◆ GOAL OF THE EXERCISE
Without changing a single word, output each entry.

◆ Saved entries
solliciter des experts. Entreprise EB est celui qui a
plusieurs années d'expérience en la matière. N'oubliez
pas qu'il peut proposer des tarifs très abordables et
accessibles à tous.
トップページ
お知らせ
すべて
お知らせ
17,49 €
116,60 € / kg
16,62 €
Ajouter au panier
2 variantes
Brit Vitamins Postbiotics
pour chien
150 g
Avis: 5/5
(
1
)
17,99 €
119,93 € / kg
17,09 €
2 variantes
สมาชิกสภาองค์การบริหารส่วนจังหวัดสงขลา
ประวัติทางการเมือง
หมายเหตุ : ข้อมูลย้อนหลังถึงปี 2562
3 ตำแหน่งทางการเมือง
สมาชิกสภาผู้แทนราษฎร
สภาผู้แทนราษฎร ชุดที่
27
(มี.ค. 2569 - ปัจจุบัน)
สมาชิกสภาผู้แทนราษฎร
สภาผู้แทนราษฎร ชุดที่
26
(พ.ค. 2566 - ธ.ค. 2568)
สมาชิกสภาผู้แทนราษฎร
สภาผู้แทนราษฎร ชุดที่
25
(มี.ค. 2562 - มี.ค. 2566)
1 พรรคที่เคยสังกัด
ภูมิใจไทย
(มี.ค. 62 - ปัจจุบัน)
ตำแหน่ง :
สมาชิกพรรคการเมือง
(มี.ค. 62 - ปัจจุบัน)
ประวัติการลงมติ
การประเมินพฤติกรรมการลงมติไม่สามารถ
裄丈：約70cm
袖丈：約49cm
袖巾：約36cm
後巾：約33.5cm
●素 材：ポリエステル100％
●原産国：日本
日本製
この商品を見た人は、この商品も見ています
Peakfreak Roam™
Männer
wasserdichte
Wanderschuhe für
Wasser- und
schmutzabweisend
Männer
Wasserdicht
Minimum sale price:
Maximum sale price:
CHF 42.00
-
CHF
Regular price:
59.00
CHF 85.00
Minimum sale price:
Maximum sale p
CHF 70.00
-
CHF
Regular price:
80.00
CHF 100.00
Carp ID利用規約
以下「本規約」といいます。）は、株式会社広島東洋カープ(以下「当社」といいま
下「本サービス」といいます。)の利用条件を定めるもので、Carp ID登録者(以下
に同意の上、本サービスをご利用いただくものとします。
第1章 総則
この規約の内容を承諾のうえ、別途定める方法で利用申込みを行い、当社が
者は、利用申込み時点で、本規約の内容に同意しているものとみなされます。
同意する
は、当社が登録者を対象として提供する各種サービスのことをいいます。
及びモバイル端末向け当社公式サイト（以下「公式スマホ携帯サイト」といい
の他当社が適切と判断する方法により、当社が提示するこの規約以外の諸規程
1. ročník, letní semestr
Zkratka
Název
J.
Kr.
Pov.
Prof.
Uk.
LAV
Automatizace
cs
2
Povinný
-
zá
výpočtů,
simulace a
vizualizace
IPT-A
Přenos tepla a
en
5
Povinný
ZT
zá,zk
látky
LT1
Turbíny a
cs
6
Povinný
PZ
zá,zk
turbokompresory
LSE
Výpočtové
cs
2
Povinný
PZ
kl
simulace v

◆ PROBLEM SOLUTION
solliciter des experts. Entreprise EB est celui qui a
plusieurs années d'expérience en la matière. N'oubliez
pas qu'il peut proposer des tarifs très abordables et
accessibles à tous.
トップページ
お知らせ
すべて
お知らせ
17,49 €
116,60 € / kg
16,62 €
Ajouter au panier
2 variantes
Brit Vitamins Postbiotics
pour chien
150 g
Avis: 5/5
(
1
)
17,99 €
119,93 € / kg
17,09 €
2 variantes
สมาชิกสภาองค์การบริหารส่วนจังหวัดสงขลา
ประวัติทางการเมือง
หมายเหตุ : ข้อมูลย้อนหลังถึงปี 2562
3 ตำแหน่งทางการเมือง
สมาชิกสภาผู้แทนราษฎร
สภาผู้แทนราษฎร ชุดที่
27
(มี.ค. 2569 - ปัจจุบัน)
สมาชิกสภาผู้แทนราษฎร
สภาผู้แทนราษฎร ชุดที่
26
(พ.ค. 2566 - ธ.ค. 2568)
สมาชิกสภาผู้แทนราษฎร
สภาผู้แทนราษฎร ชุดที่
25
(มี.ค. 2562 - มี.ค. 2566)
1 พรรคที่เคยสังกัด
ภูมิใจไทย
(มี.ค. 62 - ปัจจุบัน)
ตำแหน่ง :
สมาชิกพรรคการเมือง
(มี.ค. 62 - ปัจจุบัน)
ประวัติการลงมติ
การประเมินพฤติกรรมการลงมติไม่สามารถ
裄丈：約70cm
袖丈：約49cm
袖巾：約36cm
後巾：約33.5cm
●素 材：ポリエステル100％
●原産国：日本
日本製
この商品を見た人は、この商品も見ています
Peakfreak Roam™
Männer
wasserdichte
Wanderschuhe für
Wasser- und
schmutzabweisend
Männer
Wasserdicht
Minimum sale price:
Maximum sale price:
CHF 42.00
-
CHF
Regular price:
59.00
CHF 85.00
Minimum sale price:
Maximum sale p
CHF 70.00
-
CHF
Regular price:
80.00
CHF 100.00
Carp ID利用規約
以下「本規約」といいます。）は、株式会社広島東洋カープ(以下「当社」といいま
下「本サービス」といいます。)の利用条件を定めるもので、Carp ID登録者(以下
に同意の上、本サービスをご利用いただくものとします。
第1章 総則
この規約の内容を承諾のうえ、別途定める方法で利用申込みを行い、当社が
者は、利用申込み時点で、本規約の内容に同意しているものとみなされます。
同意する
は、当社が登録者を対象として提供する各種サービスのことをいいます。
及びモバイル端末向け当社公式サイト（以下「公式スマホ携帯サイト」といい
の他当社が適切と判断する方法により、当社が提示するこの規約以外の諸規程
1. ročník, letní semestr
Zkratka
Název
J.
Kr.
Pov.
Prof.
Uk.
LAV
Automatizace
cs
2
Povinný
-
zá
výpočtů,
simulace a
vizualizace
IPT-A
Přenos tepla a
en
5
Povinný
ZT
zá,zk
látky
LT1
Turbíny a
cs
6
Povinný
PZ
zá,zk
turbokompresory
LSE
Výpočtové
cs
2
Povinný
PZ
kl
simulace v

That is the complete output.